(EXTRACT PROVIDED):
┏━━
Why is sleep in a child process blocking my program?

Question

So I have this simple program that sleeps for 4 second if the value returned by fork is '0' meaning that the child process is executing, I've tried using sleep in child process but the program is blocked, and flushing standard output isn't working... code:

#include <stdio.h>
#include <unistd.h>

int main(int argc, char const *argv[]) {
  pid_t value = fork();

  if (value == 0) {
    sleep(4);
  }
  
  printf("Value returned by fork: %d\n", value);
  printf("I'm the process N°%d\n", getpid());
  
  return 0;
}

I'm running on Ubuntu 20.04.3 LTS.

Output:

Value returned by fork: 12618
I'm the process N°12617\
farouk@farouk-HP-Pavilion-Desktop-TP01-1xxx:~/sysexp$  Value returned by fork: 0
I'm the process N°12618

Answer 1

^{To allow this question to have an accepted answer.}

The child process is not blocking the shell. The shell gave its prompt and the child wrote some output after the prompt, leaving the cursor at the start of a line without a shell prompt visible — because the shell prompt already appeared earlier.

There are a variety of ways around this.
┗━━
(JOB A): Could you reproduce, word for word, the part of the forum thread about sleep in a child process between "if (value == 0)" and "Ubuntu 20.04.3 LTS.", inclusive?
(JOB B):
Answer these questions about the forum thread on sleep in a child process:
(i) For how many seconds does the child process sleep in the posted code?
(ii) Which operating system release is the poster running?
(iii) According to the answer, what had already appeared before the child wrote its output?
(JOB C): Can you carry on the forum thread about sleep in a child process, beginning right after its final sentence?

(Saved entries):
┏━━
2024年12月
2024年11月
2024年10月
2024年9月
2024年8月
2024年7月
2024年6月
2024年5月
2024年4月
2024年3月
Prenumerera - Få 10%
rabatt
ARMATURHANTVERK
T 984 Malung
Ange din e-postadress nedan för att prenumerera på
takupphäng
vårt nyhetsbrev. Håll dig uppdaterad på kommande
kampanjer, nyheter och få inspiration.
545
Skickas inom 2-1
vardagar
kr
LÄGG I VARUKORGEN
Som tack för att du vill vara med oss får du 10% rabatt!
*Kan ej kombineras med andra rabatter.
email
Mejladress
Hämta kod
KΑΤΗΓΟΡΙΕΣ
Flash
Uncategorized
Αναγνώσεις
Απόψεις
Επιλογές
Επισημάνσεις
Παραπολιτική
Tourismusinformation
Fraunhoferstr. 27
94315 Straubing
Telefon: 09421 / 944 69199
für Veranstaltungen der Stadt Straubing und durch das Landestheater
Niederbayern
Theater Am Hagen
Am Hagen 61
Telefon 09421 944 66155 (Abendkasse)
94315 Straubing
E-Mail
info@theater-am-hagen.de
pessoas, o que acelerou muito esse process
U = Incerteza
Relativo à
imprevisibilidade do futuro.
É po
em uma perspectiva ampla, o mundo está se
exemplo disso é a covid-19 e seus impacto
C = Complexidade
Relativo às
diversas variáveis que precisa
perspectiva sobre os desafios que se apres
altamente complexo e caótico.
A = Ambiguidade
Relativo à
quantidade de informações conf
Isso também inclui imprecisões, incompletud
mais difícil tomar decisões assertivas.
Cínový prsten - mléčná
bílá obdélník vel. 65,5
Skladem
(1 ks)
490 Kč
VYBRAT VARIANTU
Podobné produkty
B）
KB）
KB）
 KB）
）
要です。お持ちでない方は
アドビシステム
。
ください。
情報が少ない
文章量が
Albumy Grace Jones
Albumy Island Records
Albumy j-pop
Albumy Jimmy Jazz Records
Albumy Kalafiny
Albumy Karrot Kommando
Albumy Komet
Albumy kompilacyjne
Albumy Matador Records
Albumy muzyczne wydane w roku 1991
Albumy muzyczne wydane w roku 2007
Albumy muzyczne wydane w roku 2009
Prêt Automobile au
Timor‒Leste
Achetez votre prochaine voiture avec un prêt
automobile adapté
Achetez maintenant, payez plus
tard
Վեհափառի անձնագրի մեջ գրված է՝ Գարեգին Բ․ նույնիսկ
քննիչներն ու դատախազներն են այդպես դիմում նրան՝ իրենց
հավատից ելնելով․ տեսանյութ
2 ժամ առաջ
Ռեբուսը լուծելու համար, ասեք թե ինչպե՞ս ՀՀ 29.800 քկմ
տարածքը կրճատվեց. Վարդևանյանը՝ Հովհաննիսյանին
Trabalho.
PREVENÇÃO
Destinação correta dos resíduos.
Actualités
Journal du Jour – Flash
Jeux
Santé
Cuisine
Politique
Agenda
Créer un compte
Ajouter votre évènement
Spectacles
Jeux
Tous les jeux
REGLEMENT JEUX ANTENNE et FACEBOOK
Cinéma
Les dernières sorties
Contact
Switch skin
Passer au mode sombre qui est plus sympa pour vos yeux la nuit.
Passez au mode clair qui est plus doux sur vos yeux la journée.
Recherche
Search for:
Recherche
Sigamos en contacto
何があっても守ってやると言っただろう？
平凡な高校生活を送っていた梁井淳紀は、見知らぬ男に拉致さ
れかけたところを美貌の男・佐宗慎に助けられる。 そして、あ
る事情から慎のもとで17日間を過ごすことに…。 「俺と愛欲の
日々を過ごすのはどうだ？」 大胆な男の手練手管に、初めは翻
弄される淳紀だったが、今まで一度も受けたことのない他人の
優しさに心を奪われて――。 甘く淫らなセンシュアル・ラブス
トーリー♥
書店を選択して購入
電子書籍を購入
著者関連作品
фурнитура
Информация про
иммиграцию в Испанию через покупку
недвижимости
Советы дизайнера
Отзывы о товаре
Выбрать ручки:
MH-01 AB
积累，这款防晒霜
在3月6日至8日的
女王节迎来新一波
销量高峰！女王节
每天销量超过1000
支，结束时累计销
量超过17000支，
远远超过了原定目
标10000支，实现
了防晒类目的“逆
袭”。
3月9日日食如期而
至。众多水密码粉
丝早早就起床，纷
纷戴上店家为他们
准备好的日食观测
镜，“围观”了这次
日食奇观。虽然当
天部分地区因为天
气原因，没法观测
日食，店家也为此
┗━━
(EXERCISE RESULT A):
if (value == 0) {
    sleep(4);
  }
  
  printf("Value returned by fork: %d\n", value);
  printf("I'm the process N°%d\n", getpid());
  
  return 0;
}

I'm running on Ubuntu 20.04.3 LTS.

(EXERCISE RESULT B):
(i) 4 seconds.
(ii) Ubuntu 20.04.3 LTS.
(iii) The shell prompt.

(EXERCISE RESULT C):
The simplest is just to type a command such as ps and hit return, noting that the shell executes it, and that the ps output does not list the child process. If you type the ps command quick enough, you might see the child listed in the output before its output appears.

Another is to modify the program so that it waits for all child processes to exit before it exits — using wait() or waitpid(). The same code can be used in the child and the parent since the child will have no children of its own. The call to the wait function will return immediately with a 'no more children' status (error).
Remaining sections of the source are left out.